Anksiyete genel olarak kaygı, endişelenme, sıkıntı, huzursuzluk, daralma, bunalma gibi anlamlara gelmektedir. Kısacası kişide oluşacak olumsuz duyguların tümüne denebilir. Pek çok hastalık ile birlikte seyir edebilen bu durumun aslında sağlıklı insanlarda da bir miktar yaşanması normal karşılanır.

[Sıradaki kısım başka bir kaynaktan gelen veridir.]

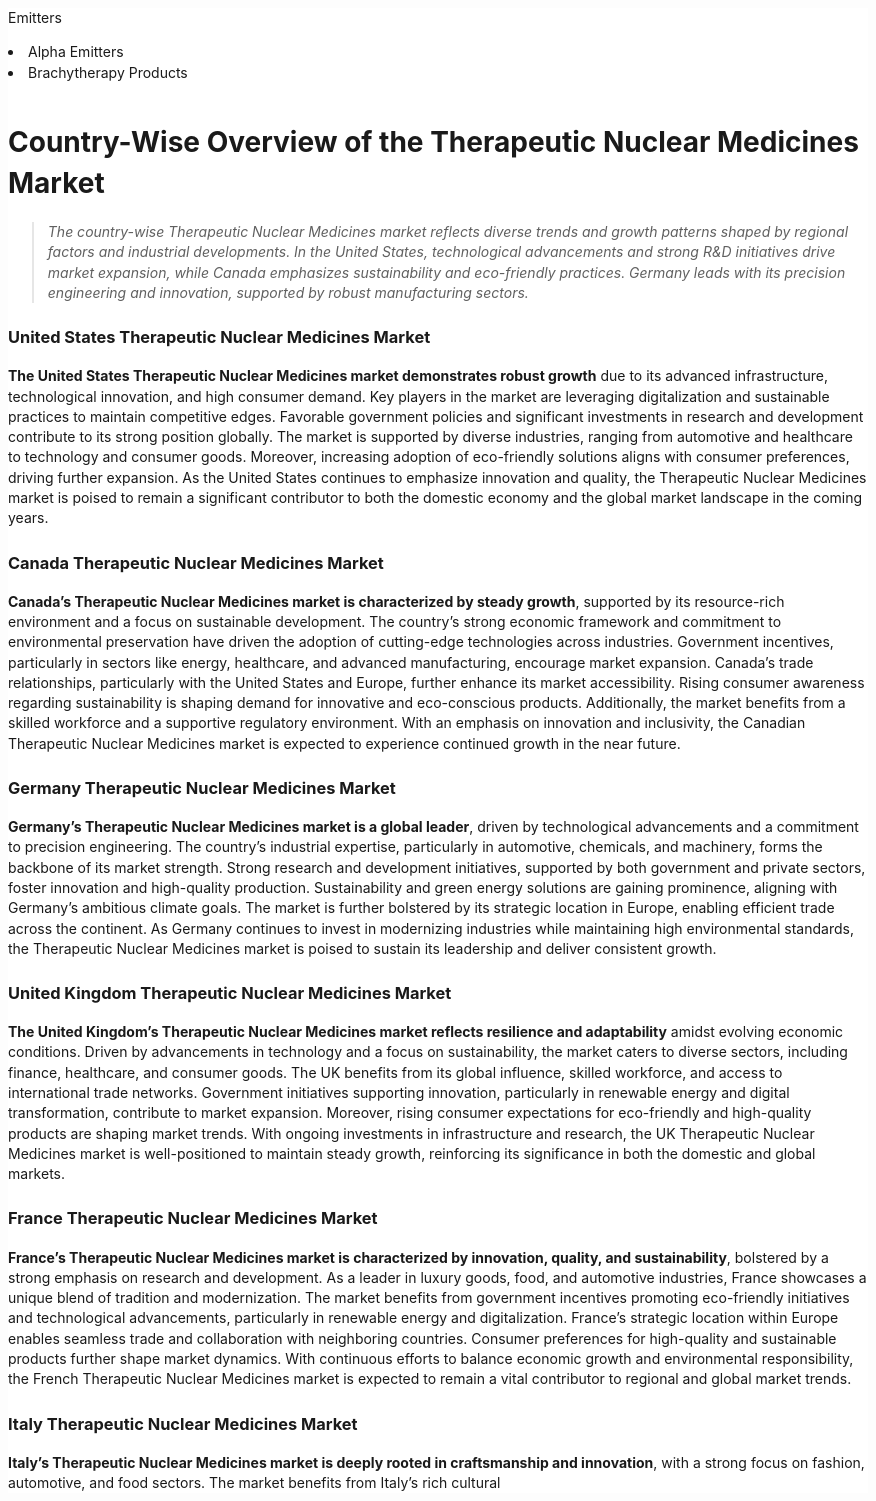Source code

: Emitters</li><li>Alpha Emitters</li><li>Brachytherapy Products</li></ul><h1><span class="">Country-Wise Overview of the Therapeutic Nuclear Medicines Market<br /></span></h1><blockquote><p><em><span class="">The country-wise Therapeutic Nuclear Medicines market reflects diverse trends and growth patterns shaped by regional factors and industrial developments. In the United States, technological advancements and strong R&amp;D initiatives drive market expansion, while Canada emphasizes sustainability and eco-friendly practices. Germany leads with its precision engineering and innovation, supported by robust manufacturing sectors.</span></em></p></blockquote><h3><strong>United States Therapeutic Nuclear Medicines Market</strong></h3><p><strong>The United States Therapeutic Nuclear Medicines market demonstrates robust growth</strong> due to its advanced infrastructure, technological innovation, and high consumer demand. Key players in the market are leveraging digitalization and sustainable practices to maintain competitive edges. Favorable government policies and significant investments in research and development contribute to its strong position globally. The market is supported by diverse industries, ranging from automotive and healthcare to technology and consumer goods. Moreover, increasing adoption of eco-friendly solutions aligns with consumer preferences, driving further expansion. As the United States continues to emphasize innovation and quality, the Therapeutic Nuclear Medicines market is poised to remain a significant contributor to both the domestic economy and the global market landscape in the coming years.</p><h3><strong>Canada Therapeutic Nuclear Medicines Market</strong></h3><p><strong>Canada&rsquo;s Therapeutic Nuclear Medicines market is characterized by steady growth</strong>, supported by its resource-rich environment and a focus on sustainable development. The country&rsquo;s strong economic framework and commitment to environmental preservation have driven the adoption of cutting-edge technologies across industries. Government incentives, particularly in sectors like energy, healthcare, and advanced manufacturing, encourage market expansion. Canada&rsquo;s trade relationships, particularly with the United States and Europe, further enhance its market accessibility. Rising consumer awareness regarding sustainability is shaping demand for innovative and eco-conscious products. Additionally, the market benefits from a skilled workforce and a supportive regulatory environment. With an emphasis on innovation and inclusivity, the Canadian Therapeutic Nuclear Medicines market is expected to experience continued growth in the near future.</p><h3><strong>Germany Therapeutic Nuclear Medicines Market</strong></h3><p><strong>Germany&rsquo;s Therapeutic Nuclear Medicines market is a global leader</strong>, driven by technological advancements and a commitment to precision engineering. The country&rsquo;s industrial expertise, particularly in automotive, chemicals, and machinery, forms the backbone of its market strength. Strong research and development initiatives, supported by both government and private sectors, foster innovation and high-quality production. Sustainability and green energy solutions are gaining prominence, aligning with Germany&rsquo;s ambitious climate goals. The market is further bolstered by its strategic location in Europe, enabling efficient trade across the continent. As Germany continues to invest in modernizing industries while maintaining high environmental standards, the Therapeutic Nuclear Medicines market is poised to sustain its leadership and deliver consistent growth.</p><h3><strong>United Kingdom Therapeutic Nuclear Medicines Market</strong></h3><p><strong>The United Kingdom&rsquo;s Therapeutic Nuclear Medicines market reflects resilience and adaptability</strong> amidst evolving economic conditions. Driven by advancements in technology and a focus on sustainability, the market caters to diverse sectors, including finance, healthcare, and consumer goods. The UK benefits from its global influence, skilled workforce, and access to international trade networks. Government initiatives supporting innovation, particularly in renewable energy and digital transformation, contribute to market expansion. Moreover, rising consumer expectations for eco-friendly and high-quality products are shaping market trends. With ongoing investments in infrastructure and research, the UK Therapeutic Nuclear Medicines market is well-positioned to maintain steady growth, reinforcing its significance in both the domestic and global markets.</p><h3><strong>France Therapeutic Nuclear Medicines Market</strong></h3><p><strong>France&rsquo;s Therapeutic Nuclear Medicines market is characterized by innovation, quality, and sustainability</strong>, bolstered by a strong emphasis on research and development. As a leader in luxury goods, food, and automotive industries, France showcases a unique blend of tradition and modernization. The market benefits from government incentives promoting eco-friendly initiatives and technological advancements, particularly in renewable energy and digitalization. France&rsquo;s strategic location within Europe enables seamless trade and collaboration with neighboring countries. Consumer preferences for high-quality and sustainable products further shape market dynamics. With continuous efforts to balance economic growth and environmental responsibility, the French Therapeutic Nuclear Medicines market is expected to remain a vital contributor to regional and global market trends.</p><h3><strong>Italy Therapeutic Nuclear Medicines Market</strong></h3><p><strong>Italy&rsquo;s Therapeutic Nuclear Medicines market is deeply rooted in craftsmanship and innovation</strong>, with a strong focus on fashion, automotive, and food sectors. The market benefits from Italy&rsquo;s rich cultural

Kişinin ruhsal yapısı ve fiziksel bütünlüğüne yönelik bir tehdit durumu oluşuyorsa, kişiyi harekete geçiren bir nevi savunma mekanizmasının devreye girmesini sağlar. Bu duruma şöyle örnek verilebilir. Kaygı mekanizması örneğin ders notları kötü giden bir öğrenci sınıfta kalacağını düşünerek kaygı mekanizmasını devreye sokuyor ve sonraki sınavları için daha azimli, kararlı halde çalışmaya başlıyor. İşte kaygı mekanizmasını böyle özetleyebiliriz.
Kaygı bozukluğu belirtileri
Başlıca bir nedeni yoktur. Normalin üstünde verilen tepkiler, sıkıntılar veya daralmalara bağlı gelişen olumsuz duygular ile birlikte kalp çarpıntısı, nefes darlığı, ateş basması, terleme ve titreme gibi belirtilerle seyir eder.
Kaygı bozukluğu nasıl geçer
Yaygın Anksiyete bozukluğu, panik bozukluk, Agorafobi, sosyal fobi, özgül fobi, obsesif kompulsif bozukluk ve stres bozuklukları olarak alt evreleri bulunan kaygı sorunları yaşam boyunca genelde %15 ile %30 arasında yaşanıyor. En sık yaşanan kaygı bozukluğu örümcek, yılan, uçak ve yükseklik gibi durumlarda meydana çıkan özgül fobilerdir. İkinci tür vakalar ise sosyal topluluk içinde yetersiz hissedilmesi, beceriksiz hissiyatı gibi kendini küçük görme durumları yani sosyal fobilerdir. Anksiyete bozukluğu psikiyatrik hastalıklar arasında en sık görülenidir. Kişinin ruh hali ve işlevselliğinin bozulmasına yol açan bu durumda mutlaka uzman bir psikiyatriden destek alınması gerekmektedir.